Dar (ou não dar) matéria nova

27/03/2020

Pode-se ou não dar matéria nova neste período em que os alunos estão em casa...? Pode-se ou não alterar a ordem dos conteúdos, dar a volta ao texto, ao contexto, ao que acontece, ao que não acontece...


Confesso que não sei (nem quero saber) o que o Ministério diz, sabe ou quer saber sobre este assunto. Porque é um "não assunto". É que, como todos sabem, não se consegue ensinar coisa alguma só porque está na hora de se "dar" esta ou aquela matéria. E muito menos se consegue evitar que alguém aprenda o que quer que seja, só porque não é a hora certa ou porque isso não é permitido. Aprender não se obriga nem se proíbe. Ou melhor: quando se obriga, menos se aprende; quando se proíbe, mais apetece.

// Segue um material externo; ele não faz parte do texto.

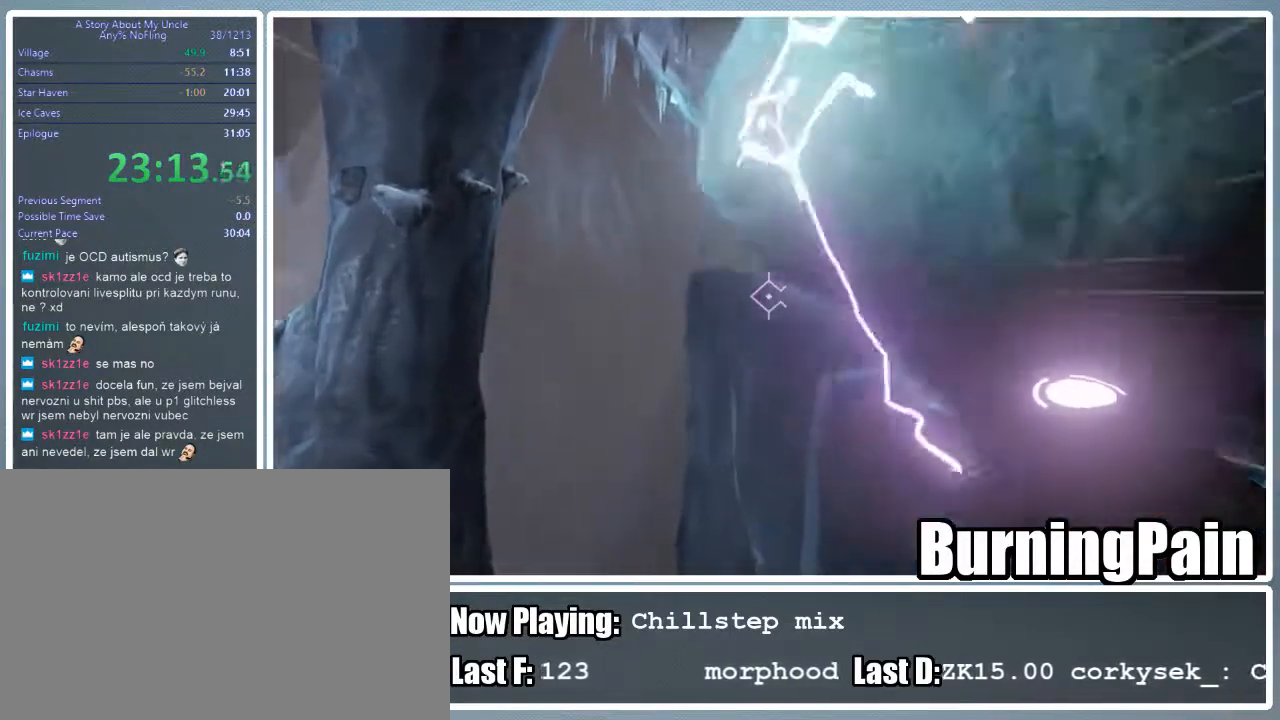
{"keys": ["shift", "w"], "mouse": ["right"], "events": []}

Aprender acontece em contexto, em interação. Múltiplos, inúmeros factores se conjugam (ou se desconjugam). Mas não é algo que se faça acontecer porque alguém diz ou alguém manda, porque se dá ou se tira. E, como a investigação tão bem demonstra, acontece quase sempre, muito mais de dentro para fora, do que de fora para dentro.

Deixem ver se com um exemplo eu me explico melhor.

Sou avô, sou psicóloga, trabalho com muitas crianças, difíceis ou em grande dificuldade. Mas também muito inteligentes e argutas. Surpreendem-me tantas vezes.

Esta questão da matéria nova fez-me recordar o que tantas vezes tenho ouvido dizer a crianças no primeiro ano: "esta letra aqui eu já sei, mas ainda não a dei". Dizem aquilo como quem me conta um segredo, algo de proibido. Porque de algum modo sabem que não é permitido saber o que ainda não foi dado. E eu sorrio.

Tantas coisas nós lhes damos e eles não querem nem saber, tantas coisas eles descobrem e sabem, sem que seja preciso alguém lhes dar o que quer que seja. Mas é assim: temos uma escola centrada mais no que se dá, do que no que se recebe; mais centrada no que "não se pode" do que naquilo que já se sabe. E já se sabe que isso só serve para criar inúmeras dificuldades, dificuldades daquelas que não ajudam ninguém a aprender.

A foto que hoje aqui partilho já tem muitos anos, mas poderia ter dias ou apenas algumas horas... a que currículo se obriga um contexto assim?

Talvez este tempo de Escola em Casa (ou de casa sem escola) nos ajude a perceber que nenhum currículo se aplica de forma idêntica em todos os contextos e a todos os alunos, que nenhum currículo existe descontextualizado. O currículo é uma referência, é uma forma de dar consistência ao trabalho especializado, personalizado e inclusivo, de milhares de professores que todos os dias o humanizam, o concretizam. Não é um dogma nem letra de lei. Desenvolve-se e adapta-se a cada contexto, a cada caso. E neste caso, no mínimo, a cada CASA.